In a similar way emotions can be stimulated when negative arguments are pushed out like cuts in police numbers, austerity, hospital waiting times. The key here is not that these are being highlighted, but how they are highlighted.
A full tool set of linguistic, visual, auditory techniques are used in order to influence the thinking of the person receiving the messages. These are not always obvious, Danciu says, “the most important and effective linguistic manipulation is that of subliminal advertising which aims at the subliminal seduction of the customer.”

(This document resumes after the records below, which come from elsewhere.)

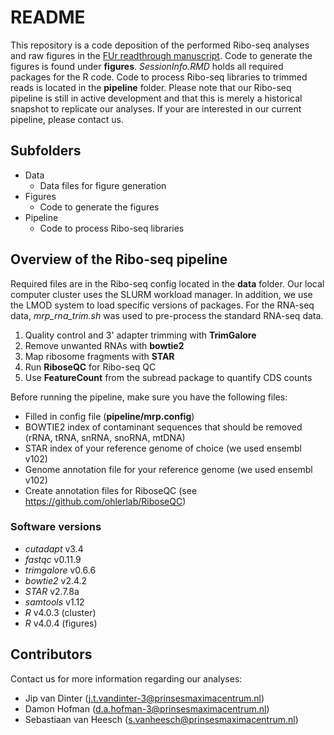 # README #


This repository is a code deposition of the performed Ribo-seq analyses and raw figures in the [FUr readthrough manuscript](https://rdcu.be/dd9dp). Code to generate the figures is found under **figures**. *SessionInfo.RMD* holds all required packages for the R code. Code to process Ribo-seq libraries to trimmed reads is located in the **pipeline** folder. Please note that our Ribo-seq pipeline is still in active development and that this is merely a historical snapshot to replicate our analyses. If your are interested in our current pipeline, please contact us.


## Subfolders ##


- Data
    * Data files for figure generation
- Figures
    * Code to generate the figures
- Pipeline
    * Code to process Ribo-seq libraries


## Overview of the Ribo-seq pipeline ##


Required files are in the Ribo-seq config located in the **data** folder. Our local computer cluster uses the SLURM workload manager. In addition, we use the LMOD system to load specific versions of packages. For the RNA-seq data, *mrp_rna_trim.sh* was used to pre-process the standard RNA-seq data.


1. Quality control and 3' adapter trimming with **TrimGalore**
2. Remove unwanted RNAs with **bowtie2**
3. Map ribosome fragments with **STAR**
4. Run **RiboseQC** for Ribo-seq QC
5. Use **FeatureCount** from the subread package to quantify CDS counts


Before running the pipeline, make sure you have the following files:


- Filled in config file (**pipeline/mrp.config**)
- BOWTIE2 index of contaminant sequences that should be removed (rRNA, tRNA, snRNA, snoRNA, mtDNA)
- STAR index of your reference genome of choice (we used ensembl v102)
- Genome annotation file for your reference genome (we used ensembl v102)
- Create annotation files for RiboseQC (see https://github.com/ohlerlab/RiboseQC)


### Software versions ###


- *cutadapt* v3.4
- *fastqc* v0.11.9
- *trimgalore* v0.6.6
- *bowtie2* v2.4.2
- *STAR* v2.7.8a
- *samtools* v1.12
- *R* v4.0.3 (cluster)
- *R* v4.0.4 (figures)


## Contributors ##


Contact us for more information regarding our analyses:

* Jip van Dinter (j.t.vandinter-3@prinsesmaximacentrum.nl)
* Damon Hofman (d.a.hofman-3@prinsesmaximacentrum.nl)
* Sebastiaan van Heesch (s.vanheesch@prinsesmaximacentrum.nl)

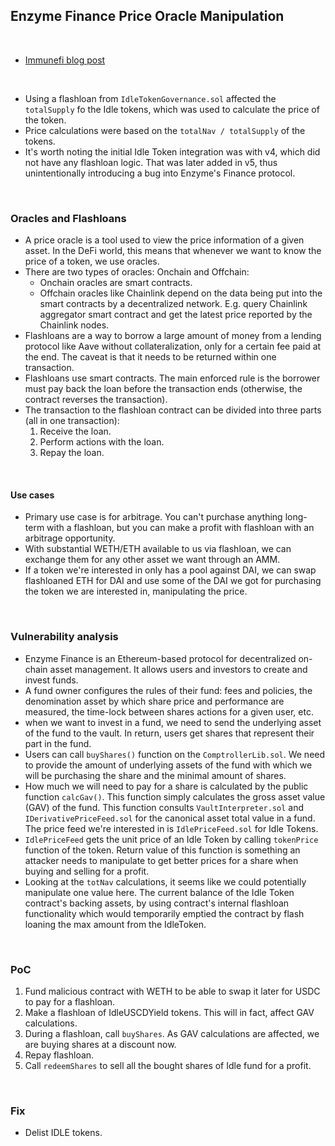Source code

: ## Enzyme Finance Price Oracle Manipulation

<br>

* [Immunefi blog post](https://medium.com/immunefi/enzyme-finance-price-oracle-manipulation-bug-fix-postmortem-4e1f3d4201b5)

<br>

* Using a flashloan from `IdleTokenGovernance.sol` affected the `totalSupply` fo the Idle tokens, which was used to calculate the price of the token.
* Price calculations were based on the `totalNav / totalSupply` of the tokens.
* It's worth noting the initial Idle Token integration was with v4, which did not have any flashloan logic. That was later added in v5, thus unintentionally introducing a bug into Enzyme's Finance protocol.

<br>

### Oracles and Flashloans

* A price oracle is a tool used to view the price information of a given asset. In the DeFi world, this means that whenever we want to know the price of a token, we use oracles.
* There are two types of oracles: Onchain and Offchain:
  * Onchain oracles are smart contracts.
  * Offchain oracles like Chainlink depend on the data being put into the smart contracts by a decentralized network. E.g. query Chainlink aggregator smart contract and get the latest price reported by the Chainlink nodes.
* Flashloans are a way to borrow a large amount of money from a lending protocol like Aave without collateralization, only for a certain fee paid at the end. The caveat is that it needs to be returned within one transaction.
* Flashloans use smart contracts. The main enforced rule is the borrower must pay back the loan before the transaction ends (otherwise, the contract reverses the transaction).
* The transaction to the flashloan contract can be divided into three parts (all in one transaction):
  1. Receive the loan.
  2. Perform actions with the loan.
  3. Repay the loan.

<br>

#### Use cases

* Primary use case is for arbitrage. You can't purchase anything long-term with a flashloan, but you can make a profit with flashloan with an arbitrage opportunity.
* With substantial WETH/ETH available to us via flashloan, we can exchange them for any other asset we want through an AMM.
* If a token we're interested in only has a pool against DAI, we can swap flashloaned ETH for DAI and use some of the DAI we got for purchasing the token we are interested in, manipulating the price.

<br>

### Vulnerability analysis

* Enzyme Finance is an Ethereum-based protocol for decentralized on-chain asset management. It allows users and investors to create and invest funds.
* A fund owner configures the rules of their fund: fees and policies, the denomination asset by which share price and performance are measured, the time-lock between shares actions for a given user, etc.
* when we want to invest in a fund, we need to send the underlying asset of the fund to the vault. In return, users get shares that represent their part in the fund.
* Users can call `buyShares()` function on the `ComptrollerLib.sol`. We need to provide the amount of underlying assets of the fund with which we will be purchasing the share and the minimal amount of shares.
* How much we will need to pay for a share is calculated by the public function `calcGav()`. This function simply calculates the gross asset value (GAV) of the fund. This function consults `VaultInterpreter.sol` and `IDerivativePriceFeed.sol` for the canonical asset total value in a fund. The price feed we're interested in is `IdlePriceFeed.sol` for Idle Tokens.
* `IdlePriceFeed` gets the unit price of an Idle Token by calling `tokenPrice` function of the token. Return value of this function is something an attacker needs to manipulate to get better prices for a share when buying and selling for a profit.
* Looking at the `totNav` calculations, it seems like we could potentially manipulate one value here. The current balance of the Idle Token contract's backing assets, by using contract's internal flashloan functionality which would temporarily emptied the contract by flash loaning the max amount from the IdleToken.

<br>

### PoC

1. Fund malicious contract with WETH to be able to swap it later for USDC to pay for a flashloan.
2. Make a flashloan of IdleUSCDYield tokens. This will in fact, affect GAV calculations.
3. During a flashloan, call `buyShares`. As GAV calculations are affected, we are buying shares at a discount now.
4. Repay flashloan.
5. Call `redeemShares` to sell all the bought shares of Idle fund for a profit.

<br>

### Fix

* Delist IDLE tokens.











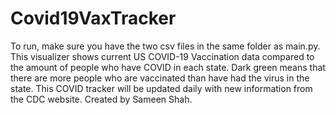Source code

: # Covid19VaxTracker
To run, make sure you have the two csv files in the same folder as main.py. This visualizer shows current US COVID-19 Vaccination data compared to the amount of people who have COVID in each state. Dark green means that there are more people who are vaccinated than have had the virus in the state. This COVID tracker will be updated daily with new information from the CDC website. Created by Sameen Shah.

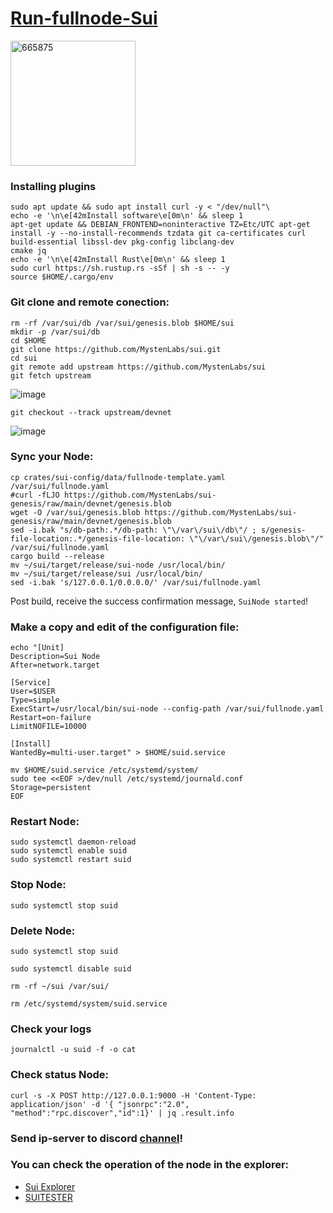 # [Run-fullnode-Sui](https://docs.sui.io/build/fullnode)

[<img width="200" alt="665875" src="https://user-images.githubusercontent.com/93165931/181920110-c9385bd6-5d22-4fa9-98e2-c37e2d282fda.png">
](https://docs.sui.io/)

### Installing plugins

```
sudo apt update && sudo apt install curl -y < "/dev/null"\
echo -e '\n\e[42mInstall software\e[0m\n' && sleep 1
apt-get update && DEBIAN_FRONTEND=noninteractive TZ=Etc/UTC apt-get install -y --no-install-recommends tzdata git ca-certificates curl build-essential libssl-dev pkg-config libclang-dev 
cmake jq
echo -e '\n\e[42mInstall Rust\e[0m\n' && sleep 1
sudo curl https://sh.rustup.rs -sSf | sh -s -- -y
source $HOME/.cargo/env

```

### Git clone and remote conection:

```
rm -rf /var/sui/db /var/sui/genesis.blob $HOME/sui
mkdir -p /var/sui/db
cd $HOME
git clone https://github.com/MystenLabs/sui.git
cd sui
git remote add upstream https://github.com/MystenLabs/sui
git fetch upstream
```

![image](https://user-images.githubusercontent.com/93165931/181920404-5a8396c4-190f-47c9-b894-f5fff979b837.png)

```
git checkout --track upstream/devnet

```

![image](https://user-images.githubusercontent.com/93165931/181920496-ae8df11c-2213-457e-9869-facb8b8ce224.png)

### Sync your Node:

```
cp crates/sui-config/data/fullnode-template.yaml /var/sui/fullnode.yaml
#curl -fLJO https://github.com/MystenLabs/sui-genesis/raw/main/devnet/genesis.blob
wget -O /var/sui/genesis.blob https://github.com/MystenLabs/sui-genesis/raw/main/devnet/genesis.blob
sed -i.bak "s/db-path:.*/db-path: \"\/var\/sui\/db\"/ ; s/genesis-file-location:.*/genesis-file-location: \"\/var\/sui\/genesis.blob\"/" /var/sui/fullnode.yaml
cargo build --release
mv ~/sui/target/release/sui-node /usr/local/bin/
mv ~/sui/target/release/sui /usr/local/bin/
sed -i.bak 's/127.0.0.1/0.0.0.0/' /var/sui/fullnode.yaml

```
Post build, receive the success confirmation message, `SuiNode started`!

### Make a copy and edit of the configuration file:

```
echo "[Unit]
Description=Sui Node
After=network.target

[Service]
User=$USER
Type=simple
ExecStart=/usr/local/bin/sui-node --config-path /var/sui/fullnode.yaml
Restart=on-failure
LimitNOFILE=10000

[Install]
WantedBy=multi-user.target" > $HOME/suid.service

mv $HOME/suid.service /etc/systemd/system/
sudo tee <<EOF >/dev/null /etc/systemd/journald.conf
Storage=persistent
EOF

```

### Restart Node:

```
sudo systemctl daemon-reload
sudo systemctl enable suid
sudo systemctl restart suid

```


### Stop Node:

```
sudo systemctl stop suid

```

### Delete Node:

```
sudo systemctl stop suid

sudo systemctl disable suid

rm -rf ~/sui /var/sui/

rm /etc/systemd/system/suid.service

```
### Check your logs

```
journalctl -u suid -f -o cat

```
### Check status Node:

```
curl -s -X POST http://127.0.0.1:9000 -H 'Content-Type: application/json' -d '{ "jsonrpc":"2.0", "method":"rpc.discover","id":1}' | jq .result.info
```

### Send ip-server to discord [channel](https://discord.com/channels/916379725201563759/986662676073709568)!

### You can check the operation of the node in the explorer: 
- [Sui Explorer](https://explorer.devnet.sui.io/)
- [SUITESTER](https://node.sui.zvalid.com/)

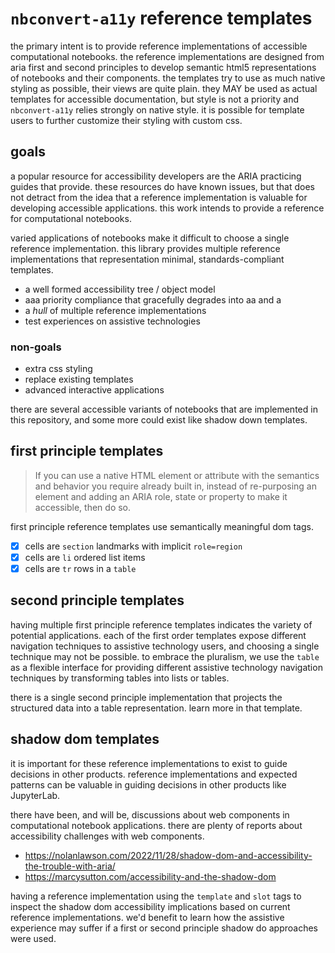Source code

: # `nbconvert-a11y` reference templates

the primary intent is to provide reference implementations of accessible computational notebooks. the reference implementations are designed from aria first and second principles to develop semantic html5 representations of notebooks and their components. the templates try to use as much native styling as possible, their views are quite plain. they MAY be used as actual templates for accessible documentation, but style is not a priority and `nbconvert-a11y` relies strongly on native style. it is possible for template users to further customize their styling with custom css.

## goals

a popular resource for accessibility developers are the ARIA practicing guides that provide. these resources do have known issues, but that does not detract from the idea that a reference implementation is valuable for developing accessible applications. this work intends to provide a reference for computational notebooks.

varied applications of notebooks make it difficult to choose a single reference implementation. this library provides multiple reference implementations that representation minimal, standards-compliant templates.

* a well formed accessibility tree / object model
* aaa priority compliance that gracefully degrades into aa and a
* a _hull_ of multiple reference implementations
* test experiences on assistive technologies


### non-goals

* extra css styling
* replace existing templates
* advanced interactive applications

there are several accessible variants of notebooks that are implemented in this repository, and some more could exist like shadow down templates.

## first principle templates

<blockquote cite="https://www.w3.org/TR/using-aria/#firstrule">
If you can use a native HTML element or attribute with the semantics and behavior you require already built in, instead of re-purposing an element and adding an ARIA role, state or property to make it accessible, then do so.
</blockquote>

first principle reference templates use semantically meaningful dom tags.

- [x] cells are `section` landmarks with implicit `role=region`
- [x] cells are `li` ordered list items
- [x] cells are `tr` rows in a `table`

## second principle templates

having multiple first principle reference templates indicates the variety of potential applications. each of the first order templates expose different navigation techniques to assistive technology users, and choosing a single technique may not be possible. to embrace the pluralism, we use the `table` as a flexible interface for providing different assistive technology navigation techniques by transforming tables into lists or tables.

there is a single second principle implementation that projects the structured data into a table representation. learn more in that template.


## shadow dom templates

it is important for these reference implementations to exist to guide decisions in other products. reference implementations and expected patterns can be valuable in guiding decisions in other products like JupyterLab.

there have been, and will be, discussions about web components in computational notebook applications. there are plenty of reports about accessibility challenges with web components.

* https://nolanlawson.com/2022/11/28/shadow-dom-and-accessibility-the-trouble-with-aria/
* https://marcysutton.com/accessibility-and-the-shadow-dom

having a reference implementation using the `template` and `slot` tags to inspect the shadow dom accessibility implications based on current reference implementations. we'd benefit to learn how the assistive experience may suffer if a first or second principle shadow do approaches were used. 
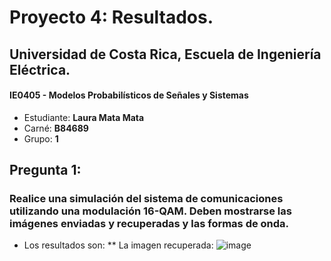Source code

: # Proyecto 4: Resultados.
## Universidad de Costa Rica, Escuela de Ingeniería Eléctrica.
#### IE0405 - Modelos Probabilísticos de Señales y Sistemas
* Estudiante: **Laura Mata Mata**
* Carné: **B84689**
* Grupo: **1**

## Pregunta 1: 
### Realice una simulación del sistema de comunicaciones utilizando una modulación **16-QAM**. Deben mostrarse las imágenes enviadas y recuperadas y las formas de onda.
* Los resultados son:
** La imagen recuperada:
![image](https://user-images.githubusercontent.com/85901448/125542256-a0a52e30-745b-4c20-bbfa-25b205aad0ab.png)
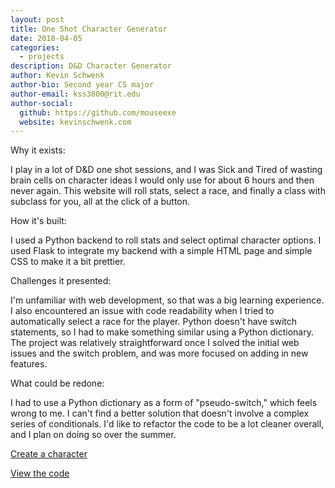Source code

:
 ```yaml
---
layout: post
title: One Shot Character Generator
date: 2018-04-05
categories:
  - projects
description: D&D Character Generator
author: Kevin Schwenk
author-bio: Second year CS major
author-email: kss3800@rit.edu
author-social:
  github: https://github.com/mouseexe
  website: kevinschwenk.com
---
```

Why it exists:

I play in a lot of D&D one shot sessions, and I was Sick and Tired of wasting brain cells on character ideas I would only use for about 6 hours and then never again. This website will roll stats, select a race, and finally a class with subclass for you, all at the click of a button.

How it's built:

I used a Python backend to roll stats and select optimal character options. I used Flask to integrate my backend with a simple HTML page and simple CSS to make it a bit prettier.

Challenges it presented:

I'm unfamiliar with web development, so that was a big learning experience. I also encountered an issue with code readability when I tried to automatically select a race for the player. Python doesn't have switch statements, so I had to make something similar using a Python dictionary. The project was relatively straightforward once I solved the initial web issues and the switch problem, and was more focused on adding in new features.

What could be redone:

I had to use a Python dictionary as a form of "pseudo-switch," which feels wrong to me. I can't find a better solution that doesn't involve a complex series of conditionals. I'd like to refactor the code to be a lot cleaner overall, and I plan on doing so over the summer.

[Create a character](https://charactergen.win)

[View the code](https://github.com/mouseexe/OneShotCharacterGenerator)
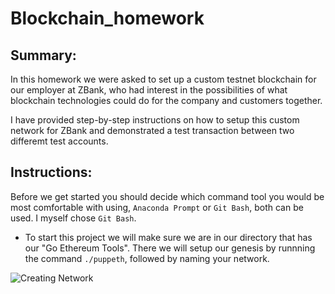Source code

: # Blockchain_homework

## Summary:

 In this homework we were asked to set up a custom testnet blockchain for our employer at ZBank, who had interest in the possibilities of what blockchain technologies could do for the company and customers together.

 I have provided step-by-step instructions on how to setup this custom network for ZBank and demonstrated a test transaction between two differemt test accounts.


 ## Instructions:

Before we get started you should decide which command tool you would be most comfortable with using, `Anaconda Prompt` or `Git Bash`, both can be used. I myself chose `Git Bash`.

* To start this project we will make sure we are in our directory that has our "Go Ethereum Tools". There we will setup our genesis by runnning the command `./puppeth`, followed by naming your network.

![Creating Network](Screenshots/Creating_Network.png)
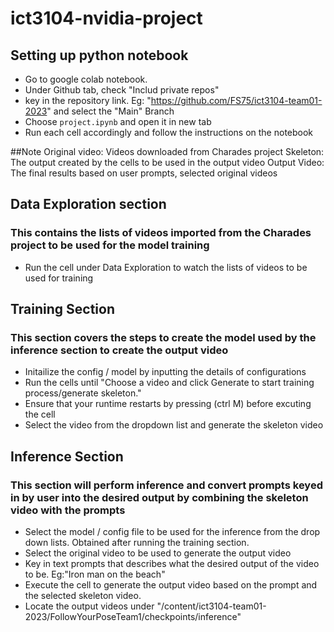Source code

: # ict3104-nvidia-project

## Setting up python notebook
- Go to google colab notebook.
- Under Github tab, check "Includ private repos"
- key in the repository link. Eg: "https://github.com/FS75/ict3104-team01-2023" and select the "Main" Branch
- Choose `project.ipynb` and open it in new tab
- Run each cell accordingly and follow the instructions on the notebook


##Note
Original video: Videos downloaded from Charades project
Skeleton: The output created by the cells to be used in the output video
Output Video: The final results based on user prompts, selected original videos

## Data Exploration section
### This contains the lists of videos imported from the Charades project to be used for the model training 
- Run the cell under Data Exploration to watch the lists of videos to be used for training

## Training Section
### This section covers the steps to create the model used by the inference section to create the output video
- Initailize the config / model by inputting the details of configurations
- Run the cells until "Choose a video and click Generate to start training process/generate skeleton."
- Ensure that your runtime restarts by pressing (ctrl  M) before excuting the cell
- Select the video from the dropdown list and generate the skeleton video

## Inference Section
### This section will perform inference and convert prompts keyed in by user into the desired output by combining the skeleton video with the prompts

- Select the model / config file to be used for the inference from the drop down lists. Obtained after running the training section.
- Select the original video to be used to generate the output video
- Key in text prompts that describes what the desired output of the video to be. Eg:"Iron man on the beach"
- Execute the cell to generate the output video based on the prompt and the selected skeleton video.
- Locate the output videos under "/content/ict3104-team01-2023/FollowYourPoseTeam1/checkpoints/inference"

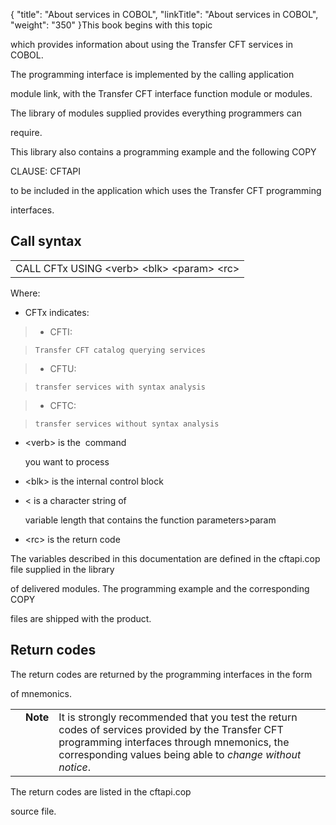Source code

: {
    "title": "About services in COBOL",
    "linkTitle": "About services in COBOL",
    "weight": "350"
}This book begins with this topic
which provides information about using the Transfer CFT services in COBOL.

The programming interface is implemented by the calling application
module link, with the Transfer CFT interface function module or modules.

The library of modules supplied provides everything programmers can
require.

This library also contains a programming example and the following COPY
CLAUSE: CFTAPI
to be included in the application which uses the Transfer CFT programming
interfaces.

## <span id="Call Syntax"></span>Call syntax

<table cellspacing="0">
   <col/>
   <tbody>
      <tr>
         <td>CALL <span>CFTx</span> USING &lt;verb&gt; 
 &lt;blk&gt; 
 &lt;param&gt; &lt;rc&gt;         </td>
      </tr>
   </tbody>
</table>

Where:

-   CFTx indicates:

> -   CFTI:
>     Transfer CFT catalog querying services
>
> <!-- -->
>
> -   CFTU:
>     transfer services with syntax analysis
> -   CFTC:
>     transfer services without syntax analysis

-   &lt;verb> is the  command
    you want to process
-   &lt;blk> is the internal control block
-   &lt; is a character string of
    variable length that contains the function parameters>param
-   &lt;rc> is the return code

The variables described in this documentation are defined in the cftapi.cop file supplied in the library
of delivered modules. The programming example and the corresponding COPY
files are shipped with the product.

## Return codes

The return codes are returned by the programming interfaces in the form
of mnemonics.

<table cellpadding="0" cellspacing="0">
   <col/>
   <col/>
   <col/>
      <tr>
         <td valign="top">         </td>
         <td valign="top"><span><b>Note</b></span>
         </td>
         <td data-mc-autonum="&lt;b&gt;Note&lt;/b&gt;" valign="top">It is strongly recommended that you test the return codes of services 
 provided by the  <span>Transfer CFT</span> programming interfaces through mnemonics, 
 the corresponding values being able to <i>change without notice</i>.         </td>
      </tr>
</table>

The return codes are listed in the cftapi.cop
source file.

Dr Michael Kosinski who gained his PhD from Cambridge University, specialised in Big Data. He has shown that analysing a big data profiles on individuals can give insights as to how people think, what they like, what they don’t like and even potentially how they probably vote. This technique is called psychodemographic profiling and he explains how this can be used to develop targeted marketing or messaging, designed to drive a behavioural response in an individual.
Now, combine Danciu’s research with Artificial Intelligence or AI, to ensure the messaging is delivered in the way you want it with the messages you want to hear using language that has had an impact on you before and that is what Dr Kosinski describes.
It is no accident that health professionals or recent hospital patients will see more political messaging about the state of the health service or new investment coming. It is no accident that police officers and people in high crime areas will see more political messaging about police cuts, or reinvestment to recruit more police.
In the United States, ahead of the 2020 presidential election, the Trump campaign has already swung into action to prepare to get President Trump e-elected for a second term. His team is building “a digital operation unrivalled by Democrats in its use of data-mining techniques and algorithms,” the Los Angeles Times reported in June.
The Spectator magazine said of the upcoming general election, “the most pivotal campaigning will take place, increasingly the answer is online. Digital campaigning has risen in importance with each election.” “Personal data is now as important a commodity as oil,” Dean Armstrong a leading QC told The Telegraph this year.
Michael Kosinski found in his research, that a basic profile just based on social media likes can predict your behaviours. An advanced profile, based on what websites you visit, what news you read, your job, your politics, your purchases, and more, would mean such a company knows you better than you know yourself. Combine that with the data of your friends and families and an extremely comprehensive understanding of what makes you and your loved ones ‘tick,’ can be known. This type of profiling has already been abused as the 2018 Cambridge Analytica scandal highlighted.
With the right data, people can be targeted at an individual level in a way they know it will have the biggest psychological effect, utilising the “feel good quartet” again. Most people will say “I haven’t been influenced by anything; I know my own mind.” I just go back to Danciu comment, “the most important and effective linguistic manipulation is that of subliminal advertising which aims at the subliminal seduction of the customer.”
The potential for undue influence is summed up by a caveat the UK’s secret intelligence agency, MI6, put on many of their human intelligence reports, referred to as CX reports. The caveat says, “this individual may be trying to influence as much as inform.” Influence operations are centuries old, what makes them personal is the ability for computers to develop such detailed profiles and thereby predict behavioural reactions to certain stimuli. Be mindful for your serotonin being hacked!